**Task**
Your task is to copy the lines of the data below from the line holding "tłumaczenie wierne tekstowi" through the line holding "odnośniki do innych", inclusive, exactly and with nothing added.

**Input data**
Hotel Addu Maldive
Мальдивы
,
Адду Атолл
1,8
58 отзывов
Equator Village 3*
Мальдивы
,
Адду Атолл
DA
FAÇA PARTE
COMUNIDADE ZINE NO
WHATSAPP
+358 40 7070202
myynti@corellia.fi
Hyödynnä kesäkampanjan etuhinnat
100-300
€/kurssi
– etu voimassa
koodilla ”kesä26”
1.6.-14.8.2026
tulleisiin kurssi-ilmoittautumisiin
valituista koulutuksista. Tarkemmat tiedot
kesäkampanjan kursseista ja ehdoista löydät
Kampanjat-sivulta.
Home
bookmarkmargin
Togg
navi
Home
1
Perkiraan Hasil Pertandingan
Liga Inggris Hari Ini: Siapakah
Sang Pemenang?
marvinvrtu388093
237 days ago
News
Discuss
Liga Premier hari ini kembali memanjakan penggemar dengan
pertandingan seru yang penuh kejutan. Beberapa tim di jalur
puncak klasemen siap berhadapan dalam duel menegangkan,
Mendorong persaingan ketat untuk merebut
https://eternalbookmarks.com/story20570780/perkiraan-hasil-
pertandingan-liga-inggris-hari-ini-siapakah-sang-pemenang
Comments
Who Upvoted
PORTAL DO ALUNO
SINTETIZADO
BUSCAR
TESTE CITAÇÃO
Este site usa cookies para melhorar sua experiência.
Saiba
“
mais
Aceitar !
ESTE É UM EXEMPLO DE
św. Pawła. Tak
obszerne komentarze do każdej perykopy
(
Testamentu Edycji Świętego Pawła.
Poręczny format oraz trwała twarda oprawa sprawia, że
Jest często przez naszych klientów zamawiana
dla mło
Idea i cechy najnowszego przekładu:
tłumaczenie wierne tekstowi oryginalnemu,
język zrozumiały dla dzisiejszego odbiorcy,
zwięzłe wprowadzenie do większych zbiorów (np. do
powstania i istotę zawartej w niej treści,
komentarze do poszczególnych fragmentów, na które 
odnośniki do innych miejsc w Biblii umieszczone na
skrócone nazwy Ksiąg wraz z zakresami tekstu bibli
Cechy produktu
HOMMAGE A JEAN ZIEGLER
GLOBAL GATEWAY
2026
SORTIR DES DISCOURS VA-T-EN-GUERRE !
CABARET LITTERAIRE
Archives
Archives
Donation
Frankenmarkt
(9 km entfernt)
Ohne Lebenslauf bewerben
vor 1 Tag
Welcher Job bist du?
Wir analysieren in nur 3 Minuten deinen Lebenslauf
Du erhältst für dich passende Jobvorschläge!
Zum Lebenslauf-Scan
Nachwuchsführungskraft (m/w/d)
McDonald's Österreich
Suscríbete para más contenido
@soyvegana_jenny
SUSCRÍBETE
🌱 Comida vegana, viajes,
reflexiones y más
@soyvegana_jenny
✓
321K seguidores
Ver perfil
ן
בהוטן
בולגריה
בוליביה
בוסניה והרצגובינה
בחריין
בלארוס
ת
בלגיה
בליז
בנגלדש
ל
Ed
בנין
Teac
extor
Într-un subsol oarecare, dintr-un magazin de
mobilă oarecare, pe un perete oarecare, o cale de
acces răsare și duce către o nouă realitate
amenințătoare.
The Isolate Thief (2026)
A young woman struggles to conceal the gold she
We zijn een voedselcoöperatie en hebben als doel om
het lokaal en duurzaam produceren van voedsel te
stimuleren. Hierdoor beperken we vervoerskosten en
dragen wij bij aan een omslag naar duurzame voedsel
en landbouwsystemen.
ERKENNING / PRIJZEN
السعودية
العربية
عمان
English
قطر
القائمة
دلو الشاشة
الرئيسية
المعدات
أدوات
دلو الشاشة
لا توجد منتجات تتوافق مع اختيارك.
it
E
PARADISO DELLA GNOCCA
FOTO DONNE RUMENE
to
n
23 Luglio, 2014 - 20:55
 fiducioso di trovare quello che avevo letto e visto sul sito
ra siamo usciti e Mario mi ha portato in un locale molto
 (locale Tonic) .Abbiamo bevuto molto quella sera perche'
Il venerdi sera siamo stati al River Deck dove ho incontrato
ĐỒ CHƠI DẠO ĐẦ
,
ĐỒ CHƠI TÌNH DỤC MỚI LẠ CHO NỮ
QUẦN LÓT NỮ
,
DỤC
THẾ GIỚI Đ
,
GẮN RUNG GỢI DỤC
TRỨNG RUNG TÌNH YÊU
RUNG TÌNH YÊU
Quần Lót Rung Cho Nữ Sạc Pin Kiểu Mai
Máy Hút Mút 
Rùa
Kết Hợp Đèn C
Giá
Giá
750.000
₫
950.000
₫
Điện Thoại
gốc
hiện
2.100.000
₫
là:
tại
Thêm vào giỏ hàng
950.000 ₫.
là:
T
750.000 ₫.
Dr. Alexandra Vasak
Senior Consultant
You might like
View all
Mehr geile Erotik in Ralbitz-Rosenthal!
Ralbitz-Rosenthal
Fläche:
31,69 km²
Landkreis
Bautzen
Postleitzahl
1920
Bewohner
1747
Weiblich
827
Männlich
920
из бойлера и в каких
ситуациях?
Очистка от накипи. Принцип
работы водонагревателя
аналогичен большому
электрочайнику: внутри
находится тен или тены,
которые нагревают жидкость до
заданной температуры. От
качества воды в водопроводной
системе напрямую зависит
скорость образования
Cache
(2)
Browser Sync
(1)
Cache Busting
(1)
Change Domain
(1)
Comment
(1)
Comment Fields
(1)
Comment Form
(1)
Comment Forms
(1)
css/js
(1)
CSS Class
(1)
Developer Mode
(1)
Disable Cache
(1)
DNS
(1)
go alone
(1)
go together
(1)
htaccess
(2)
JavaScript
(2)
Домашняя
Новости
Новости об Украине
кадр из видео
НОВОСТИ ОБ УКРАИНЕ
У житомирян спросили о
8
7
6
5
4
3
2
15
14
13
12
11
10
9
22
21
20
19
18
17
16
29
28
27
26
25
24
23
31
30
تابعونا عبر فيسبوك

**Exercise result**
tłumaczenie wierne tekstowi oryginalnemu,
język zrozumiały dla dzisiejszego odbiorcy,
zwięzłe wprowadzenie do większych zbiorów (np. do
powstania i istotę zawartej w niej treści,
komentarze do poszczególnych fragmentów, na które 
odnośniki do innych miejsc w Biblii umieszczone na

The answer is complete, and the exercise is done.